>>>
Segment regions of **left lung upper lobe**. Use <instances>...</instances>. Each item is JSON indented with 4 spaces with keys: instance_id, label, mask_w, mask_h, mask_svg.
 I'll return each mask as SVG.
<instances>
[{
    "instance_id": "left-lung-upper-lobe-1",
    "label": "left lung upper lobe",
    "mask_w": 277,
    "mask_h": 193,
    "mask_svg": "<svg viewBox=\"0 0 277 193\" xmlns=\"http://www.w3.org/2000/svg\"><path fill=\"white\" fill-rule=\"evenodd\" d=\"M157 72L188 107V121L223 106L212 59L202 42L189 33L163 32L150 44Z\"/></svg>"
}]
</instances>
<<<
#### [GOAL]
Find and copy every line of the lines above that contains the word "instances". Case counts.

#### [OUTPUT FOR THIS EXERCISE]
Segment regions of **left lung upper lobe**. Use <instances>...</instances>. Each item is JSON indented with 4 spaces with keys: instance_id, label, mask_w, mask_h, mask_svg.
<instances>
</instances>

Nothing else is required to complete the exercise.